- **Your objective**
Would you print each of the entries below precisely as given?

──────── Entries shown

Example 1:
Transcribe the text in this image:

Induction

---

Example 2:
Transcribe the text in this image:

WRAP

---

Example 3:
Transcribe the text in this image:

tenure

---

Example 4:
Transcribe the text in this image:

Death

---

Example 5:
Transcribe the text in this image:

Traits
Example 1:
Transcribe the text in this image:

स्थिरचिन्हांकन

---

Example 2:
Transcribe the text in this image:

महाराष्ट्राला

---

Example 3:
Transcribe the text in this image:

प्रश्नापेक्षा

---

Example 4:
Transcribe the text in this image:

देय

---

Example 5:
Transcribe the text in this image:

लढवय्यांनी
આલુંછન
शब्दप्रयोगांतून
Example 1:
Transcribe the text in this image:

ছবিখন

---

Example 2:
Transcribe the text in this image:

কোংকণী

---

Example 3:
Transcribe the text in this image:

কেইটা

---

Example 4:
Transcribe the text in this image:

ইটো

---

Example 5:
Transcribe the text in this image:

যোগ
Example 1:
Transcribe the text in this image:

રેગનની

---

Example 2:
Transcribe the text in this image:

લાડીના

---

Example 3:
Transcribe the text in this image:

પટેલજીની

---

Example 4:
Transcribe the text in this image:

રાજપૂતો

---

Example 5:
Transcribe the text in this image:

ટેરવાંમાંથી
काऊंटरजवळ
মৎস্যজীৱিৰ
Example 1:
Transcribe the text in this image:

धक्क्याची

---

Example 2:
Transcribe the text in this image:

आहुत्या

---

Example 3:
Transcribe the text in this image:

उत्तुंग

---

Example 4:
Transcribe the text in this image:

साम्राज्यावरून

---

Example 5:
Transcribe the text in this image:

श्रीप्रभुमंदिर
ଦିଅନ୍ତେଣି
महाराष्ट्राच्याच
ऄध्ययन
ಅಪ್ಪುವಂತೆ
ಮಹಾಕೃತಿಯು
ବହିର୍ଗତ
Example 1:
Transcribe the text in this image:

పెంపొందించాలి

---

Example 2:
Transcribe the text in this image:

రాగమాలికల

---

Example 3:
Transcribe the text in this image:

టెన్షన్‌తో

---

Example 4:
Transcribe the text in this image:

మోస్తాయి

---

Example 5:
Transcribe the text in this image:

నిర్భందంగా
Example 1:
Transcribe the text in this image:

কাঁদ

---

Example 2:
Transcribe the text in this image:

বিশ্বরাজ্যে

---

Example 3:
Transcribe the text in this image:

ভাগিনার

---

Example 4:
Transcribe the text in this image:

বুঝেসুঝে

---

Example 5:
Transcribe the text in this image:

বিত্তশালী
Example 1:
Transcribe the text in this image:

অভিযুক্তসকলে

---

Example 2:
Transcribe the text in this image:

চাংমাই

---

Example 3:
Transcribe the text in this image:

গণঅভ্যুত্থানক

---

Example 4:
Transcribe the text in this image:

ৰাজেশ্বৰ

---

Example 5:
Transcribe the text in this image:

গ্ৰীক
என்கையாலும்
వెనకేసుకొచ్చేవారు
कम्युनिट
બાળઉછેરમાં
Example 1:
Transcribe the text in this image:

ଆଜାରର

────────────────

- **Written response**
Example 1:
Transcribe the text in this image:

Induction

---

Example 2:
Transcribe the text in this image:

WRAP

---

Example 3:
Transcribe the text in this image:

tenure

---

Example 4:
Transcribe the text in this image:

Death

---

Example 5:
Transcribe the text in this image:

Traits
Example 1:
Transcribe the text in this image:

स्थिरचिन्हांकन

---

Example 2:
Transcribe the text in this image:

महाराष्ट्राला

---

Example 3:
Transcribe the text in this image:

प्रश्नापेक्षा

---

Example 4:
Transcribe the text in this image:

देय

---

Example 5:
Transcribe the text in this image:

लढवय्यांनी
આલુંછન
शब्दप्रयोगांतून
Example 1:
Transcribe the text in this image:

ছবিখন

---

Example 2:
Transcribe the text in this image:

কোংকণী

---

Example 3:
Transcribe the text in this image:

কেইটা

---

Example 4:
Transcribe the text in this image:

ইটো

---

Example 5:
Transcribe the text in this image:

যোগ
Example 1:
Transcribe the text in this image:

રેગનની

---

Example 2:
Transcribe the text in this image:

લાડીના

---

Example 3:
Transcribe the text in this image:

પટેલજીની

---

Example 4:
Transcribe the text in this image:

રાજપૂતો

---

Example 5:
Transcribe the text in this image:

ટેરવાંમાંથી
काऊंटरजवळ
মৎস্যজীৱিৰ
Example 1:
Transcribe the text in this image:

धक्क्याची

---

Example 2:
Transcribe the text in this image:

आहुत्या

---

Example 3:
Transcribe the text in this image:

उत्तुंग

---

Example 4:
Transcribe the text in this image:

साम्राज्यावरून

---

Example 5:
Transcribe the text in this image:

श्रीप्रभुमंदिर
ଦିଅନ୍ତେଣି
महाराष्ट्राच्याच
ऄध्ययन
ಅಪ್ಪುವಂತೆ
ಮಹಾಕೃತಿಯು
ବହିର୍ଗତ
Example 1:
Transcribe the text in this image:

పెంపొందించాలి

---

Example 2:
Transcribe the text in this image:

రాగమాలికల

---

Example 3:
Transcribe the text in this image:

టెన్షన్‌తో

---

Example 4:
Transcribe the text in this image:

మోస్తాయి

---

Example 5:
Transcribe the text in this image:

నిర్భందంగా
Example 1:
Transcribe the text in this image:

কাঁদ

---

Example 2:
Transcribe the text in this image:

বিশ্বরাজ্যে

---

Example 3:
Transcribe the text in this image:

ভাগিনার

---

Example 4:
Transcribe the text in this image:

বুঝেসুঝে

---

Example 5:
Transcribe the text in this image:

বিত্তশালী
Example 1:
Transcribe the text in this image:

অভিযুক্তসকলে

---

Example 2:
Transcribe the text in this image:

চাংমাই

---

Example 3:
Transcribe the text in this image:

গণঅভ্যুত্থানক

---

Example 4:
Transcribe the text in this image:

ৰাজেশ্বৰ

---

Example 5:
Transcribe the text in this image:

গ্ৰীক
என்கையாலும்
వెనకేసుకొచ్చేవారు
कम्युनिट
બાળઉછેરમાં
Example 1:
Transcribe the text in this image:

ଆଜାରର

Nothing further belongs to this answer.